Saturday, April 09, 2011

When seconds count, the police are just years away

Fantastic post at Popehat about the attitude of far too many educators and "experts" towards bullied children who have the temerity to actually defend themselves from the aggression of their tormentors. Money quote:
Don’t you see, fat kid? When that little monster threw a jab at your chin, you were supposed to explore alternative paths of conflict resolution. You should have dialogued with him, as seasoned bullying experts would say, and tried to understand what made him punch you in the face:

In other words, that he’s a bully, and you’re a fat nerd. And that’s what bullies do to fat nerds. Because our teachers, and seasoned experts, have more important things to do with their time than to stop bullies who know just where to step, close to, but not quite over, the line.

Or you can take your chances with the invisible line yourself, but if you step over it, you’ll be the one who’s “snapped.” And you’ll be the one who goes to jail.
The incident referenced in the Popehat post- kid finally retaliates against repeated bullying at school, it's caught on film, alleged educational experts are horrified at the prospect of children actually protecting themselves when their teachers can't be bothered to do so- took place in Australia, but it's quite applicable to the United States as well. We lock children in close quarters with people who systematically harass, abuse, beat, terrorize, or humiliate them, force them into close contact day after day for years on end, do nothing or worse than nothing to protect them from their tormentors, and then punish them if they dare to try to stand up for themselves.

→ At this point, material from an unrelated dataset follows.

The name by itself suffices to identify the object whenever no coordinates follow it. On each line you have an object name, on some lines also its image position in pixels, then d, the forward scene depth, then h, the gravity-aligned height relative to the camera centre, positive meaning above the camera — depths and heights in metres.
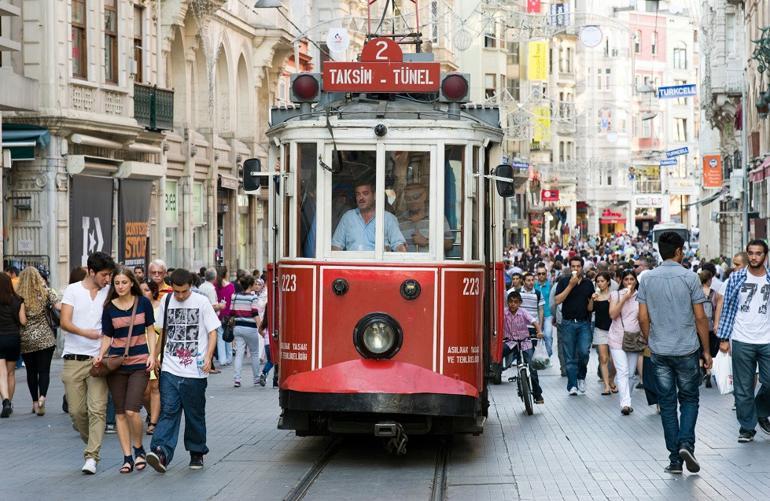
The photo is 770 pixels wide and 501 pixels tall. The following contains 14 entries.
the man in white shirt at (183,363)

There are few things more contemptible than telling a victim of ongoing aggression and abuse that they are morally obliged to sit and take it, especially when the victim is someone particularly impressionable and emotionally vulnerable,or who has been taught to look to you as an authority, or whose safety and well-being is supposedly your responsibility, or all three. And make no mistake, that is exactly what telling children "Just walk away" or "violence is never the answer" or "try to talk to him" or "ignore it" boils down to.

This is the sort of essential "socialization" children would miss out on without modern schools. If the losers and weirdos in the lower reaches of the great chain of being got it into their heads that their own lives, rights, and well-being actually mattered enough to be worth standing up for, where would that leave us? Just meekly soak up the abuse and beg for help that will never come.

People quite literally wouldn't treat a fucking dog the way they routinely treat millions of children in this country.

In practice "violence isn't the answer" isn't being said to everyone, at least not equally. It's being said to kids who get bullied a lot- in other words, the kids who are unpopular, different, weird, nerdy,  ugly, shy, socially awkward, or otherwise deviant in ways that put them among the lower echelons of the status hierarchy. An actual fight, in which the bully actually encounters effective resistance, is much more likely to result in actual adult intervention than than one-sided abuse- it's louder, more likely to draw a crowd, more likely to result in some sort of property damage, and more likely to disrupt the school's smooth operation. In practice, a policy of punishing both sides of a fight regardless of its cause often boils down to a policy of tolerating violence as long as it is directed solely at low-status kids.

Of course, it is adults who dispense and enforce these platitudes, and these adults are almost invariably well-educated middle class professionals. In other words, it is people who live secure in the knowledge  that they live in a world where violently assaulting them without provocation is a crime, that they are recognized as having every right to defend themselves against attackers, that they will not be forcibly compelled to attend if they refuse to spend their day in a setting where they are subjected to relentless humiliation and psychological abuse, and that anything even remotely approaching the sort of crap tolerated in schools would be met with police and prosecutions and lawsuits if they, God forbid, were the victims. Their safety and well-being matter enough to receive actual protection.

For all its defects, the macho "don't come crying to me about it, you sissy" attitude towards bullied children was still far more humane and decent than this. It was merely pitilessly indifferent to the victims, not actively allied with the bully. If nothing else, it at least recognized the right of the bullied child to at least try to defend himself instead of declaring him so utterly worthless and irrelevant that he isn't even worthy of his own protection.